### [TAREFAS A REALIZAR]
1: No texto sobre Saints Row: The Third, o que acontece no pacote The Problem With Clones?
2: Prossiga o texto sobre Saints Row: The Third a partir da última frase apresentada.

### [TEXTO PARA ANÁLISE]
+-------+

Felizmente, quando nos encontramos a pé e em espaços mais abertos, como
acontece na maioria do tempo, não existem quaisquer problemas, com a câmara a
apresentar-se fluída e fácil de manusear.
Esta versão de Saints
Row: The Third vem com todo o conteúdo adicional e DLC. Para além de uma
boa quantidade de itens, veículos e armas, temos acesso aos pacotes Genkibowl
VII, Gangstas in Space e The Problem With Clones. O primeiro
adiciona novas instâncias do já mencionado violento gameshow que envolve
matar mascotes, bem como novas atividades que envolvem, por exemplo, conduzir
um carro munido de um lança-chamas para destruir alvos ou a prática de queda livre pela cidade.
Os restantes pacotes contêm novas missões com pequenas narrativas contidas. Gangstas
in Space vê o chefe dos Saints a participar num filme onde o realizador
consegue ser psicopático ao ponto de levar todo o elenco à loucura, e The
Problem With Clones vê um fã obcecado com os Saints a clonar um dos seus
elementos com resultados desastrosos. Todos estes pacotes acrescentam conteúdo
muito bem produzido e que reforça este como um jogo divertido, diverso e com um
sentido de humor delicioso.

+-------+

### [DADOS ARMAZENADOS]
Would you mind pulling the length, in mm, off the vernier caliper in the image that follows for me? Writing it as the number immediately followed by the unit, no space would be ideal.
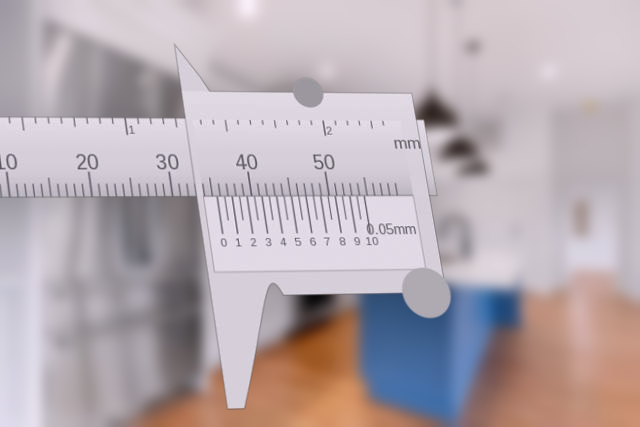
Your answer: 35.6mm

+-------+

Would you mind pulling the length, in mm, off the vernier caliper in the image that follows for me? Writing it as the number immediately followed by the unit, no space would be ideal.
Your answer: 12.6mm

+-------+

### [RESPOSTAS DOS EXERCÍCIOS]
1: Um fã obcecado com os Saints clona um dos seus elementos, com resultados desastrosos.

2:
Algo que ainda não
referimos mas é importante ressalvar é que tudo isto não tem de ser uma
experiência a solo. Todo o conteúdo de Saints Row: The Third Remastered
pode ser desfrutado com outro jogador online. Aqui, a experiência será variada, consoante seja um parceiro aleatório online ou um amigo convidado. Infelizmente, é necessário o
segundo jogador ter a sua própria cópia e uma subscrição PS Plus, e a ausência
da possibilidade de jogar localmente é especialmente lamentável. Não tendo
ninguém disponível que satisfaça estes requisitos, não foi possível usufruir desta
opção, podendo apenas especular o quão mais caótica e explosiva a experiência cooperativa com um amigo poderá ser.
Outro modo incluído em
Saints Row: The Third Remastered é o “Whored Mode”. Neste, encontramos
algo semelhante a modos de sobrevivência, onde temos de enfrentar hordas de
prostitutas violentas e armadas. Dispomos de armas específicas, munições limitadas e algumas inibições em ondas
específicas, na tentativa de dar alguma vida e desafio a este modo que nada de
especial acrescenta à experiência. De facto, durante o modo de campanha podemos encontrar minijogos que replicam quase ponto por ponto o que este modo oferece, mas com membro de gangues rivais como inimigos a eliminar, algo que, tendo tudo em consideração, é de muito melhor gosto. Apesar de não ser um corpo estranho tendo em
conta o enquadramento do resto do jogo, este modo é o único grande tiro ao
lado, não sendo de espantar, nem de censurar, se os jogadores passarem por toda
a experiência da campanha de Saints Row: The Third Remastered sem olhar duas vezes para esta vertente.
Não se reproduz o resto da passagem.